Reading text –
Sunday, August 31, 2025

Book Review: Horror Comics and Religion: Essays Framing the Monstrous and the Divine


reviewed by Philip Smith 

Horror Comics and Religion: Essays Framing the Monstrous and the Divine, edited by Brandon R. Grafius and John W. Morehead, McFarland and Company, 2025. 275 pages. $49.95. https://mcfarlandbooks.com/product/horror-comics-and-religion/

Horror Comics and Religion is divided into four sections: ‘The Classics,’ ‘To Hell and Back,’ ‘Beyond Marvel and DC,’ and ‘Breaking the Frames.’ The section divisions seem somewhat arbitrary; the section titled 'Beyond Marvel and DC', for example, does not include the chapter on Monstress (2015-), which is published by Image. The section 'Breaking the Frames' could, in the sense of challenging norms, reasonably house any of the chapters in the volume.

Source data –
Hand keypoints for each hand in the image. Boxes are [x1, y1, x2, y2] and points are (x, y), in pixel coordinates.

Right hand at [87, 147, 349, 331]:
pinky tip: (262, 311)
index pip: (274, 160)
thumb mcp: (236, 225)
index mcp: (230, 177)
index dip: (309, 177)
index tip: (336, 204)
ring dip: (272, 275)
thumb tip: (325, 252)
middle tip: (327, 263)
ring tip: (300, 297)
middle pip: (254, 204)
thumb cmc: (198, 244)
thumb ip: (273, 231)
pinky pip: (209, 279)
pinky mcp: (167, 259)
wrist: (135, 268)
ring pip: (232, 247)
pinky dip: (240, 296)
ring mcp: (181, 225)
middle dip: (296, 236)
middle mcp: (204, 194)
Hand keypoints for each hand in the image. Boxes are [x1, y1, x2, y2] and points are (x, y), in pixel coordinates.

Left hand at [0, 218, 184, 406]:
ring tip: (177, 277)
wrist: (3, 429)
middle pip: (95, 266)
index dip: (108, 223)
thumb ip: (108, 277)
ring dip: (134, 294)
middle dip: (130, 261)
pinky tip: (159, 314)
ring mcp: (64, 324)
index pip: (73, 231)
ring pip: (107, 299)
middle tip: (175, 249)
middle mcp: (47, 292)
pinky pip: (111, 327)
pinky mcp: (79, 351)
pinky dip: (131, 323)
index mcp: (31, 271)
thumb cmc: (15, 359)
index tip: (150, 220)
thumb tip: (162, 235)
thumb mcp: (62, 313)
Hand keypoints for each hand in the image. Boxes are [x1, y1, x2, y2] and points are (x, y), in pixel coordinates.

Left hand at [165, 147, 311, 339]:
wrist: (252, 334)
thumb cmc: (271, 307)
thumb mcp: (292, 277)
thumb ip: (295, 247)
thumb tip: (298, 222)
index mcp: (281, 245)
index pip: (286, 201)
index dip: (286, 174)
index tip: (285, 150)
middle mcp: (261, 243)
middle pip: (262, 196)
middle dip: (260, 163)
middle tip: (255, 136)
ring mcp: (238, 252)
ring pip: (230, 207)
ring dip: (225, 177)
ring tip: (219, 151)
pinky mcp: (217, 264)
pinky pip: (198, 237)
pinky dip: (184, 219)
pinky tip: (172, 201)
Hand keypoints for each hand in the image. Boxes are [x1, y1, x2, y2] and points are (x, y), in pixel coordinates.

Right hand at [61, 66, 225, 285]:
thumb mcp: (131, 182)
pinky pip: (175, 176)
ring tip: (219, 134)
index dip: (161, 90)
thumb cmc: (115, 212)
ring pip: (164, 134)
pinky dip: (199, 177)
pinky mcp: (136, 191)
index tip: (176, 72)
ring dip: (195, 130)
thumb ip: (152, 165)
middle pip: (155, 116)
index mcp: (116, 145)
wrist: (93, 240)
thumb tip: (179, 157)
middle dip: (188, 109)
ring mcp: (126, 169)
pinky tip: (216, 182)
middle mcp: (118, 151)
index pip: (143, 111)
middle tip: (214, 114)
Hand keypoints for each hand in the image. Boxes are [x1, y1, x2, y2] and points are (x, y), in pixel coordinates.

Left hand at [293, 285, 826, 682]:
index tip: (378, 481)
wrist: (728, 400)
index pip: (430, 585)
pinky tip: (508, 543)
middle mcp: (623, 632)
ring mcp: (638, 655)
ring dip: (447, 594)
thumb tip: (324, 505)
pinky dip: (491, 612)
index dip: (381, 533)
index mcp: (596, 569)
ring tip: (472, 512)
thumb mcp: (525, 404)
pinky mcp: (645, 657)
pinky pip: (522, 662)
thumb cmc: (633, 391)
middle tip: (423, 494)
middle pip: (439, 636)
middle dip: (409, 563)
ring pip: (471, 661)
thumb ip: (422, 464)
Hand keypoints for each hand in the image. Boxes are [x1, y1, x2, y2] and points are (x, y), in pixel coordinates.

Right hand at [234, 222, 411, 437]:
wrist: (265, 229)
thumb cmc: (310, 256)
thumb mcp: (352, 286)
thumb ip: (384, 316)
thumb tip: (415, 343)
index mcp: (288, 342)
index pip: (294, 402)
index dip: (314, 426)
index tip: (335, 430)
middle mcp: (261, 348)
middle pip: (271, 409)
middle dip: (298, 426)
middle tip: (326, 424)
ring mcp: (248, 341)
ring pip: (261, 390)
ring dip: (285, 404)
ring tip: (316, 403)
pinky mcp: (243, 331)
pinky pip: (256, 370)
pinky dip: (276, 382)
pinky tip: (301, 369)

Questions to answer –
**1.** Who edited the volume discussed in the book review?
**2.** Reproduce the stretch of the book review from "Sunday, August 31, 2025" through "in the volume.".
The records are separate from the book review.

Task answers –
**1.** Brandon R. Grafius and John W. Morehead edited it.

**2.**
Sunday, August 31, 2025

Book Review: Horror Comics and Religion: Essays Framing the Monstrous and the Divine


reviewed by Philip Smith 

Horror Comics and Religion: Essays Framing the Monstrous and the Divine, edited by Brandon R. Grafius and John W. Morehead, McFarland and Company, 2025. 275 pages. $49.95. https://mcfarlandbooks.com/product/horror-comics-and-religion/

Horror Comics and Religion is divided into four sections: ‘The Classics,’ ‘To Hell and Back,’ ‘Beyond Marvel and DC,’ and ‘Breaking the Frames.’ The section divisions seem somewhat arbitrary; the section titled 'Beyond Marvel and DC', for example, does not include the chapter on Monstress (2015-), which is published by Image. The section 'Breaking the Frames' could, in the sense of challenging norms, reasonably house any of the chapters in the volume.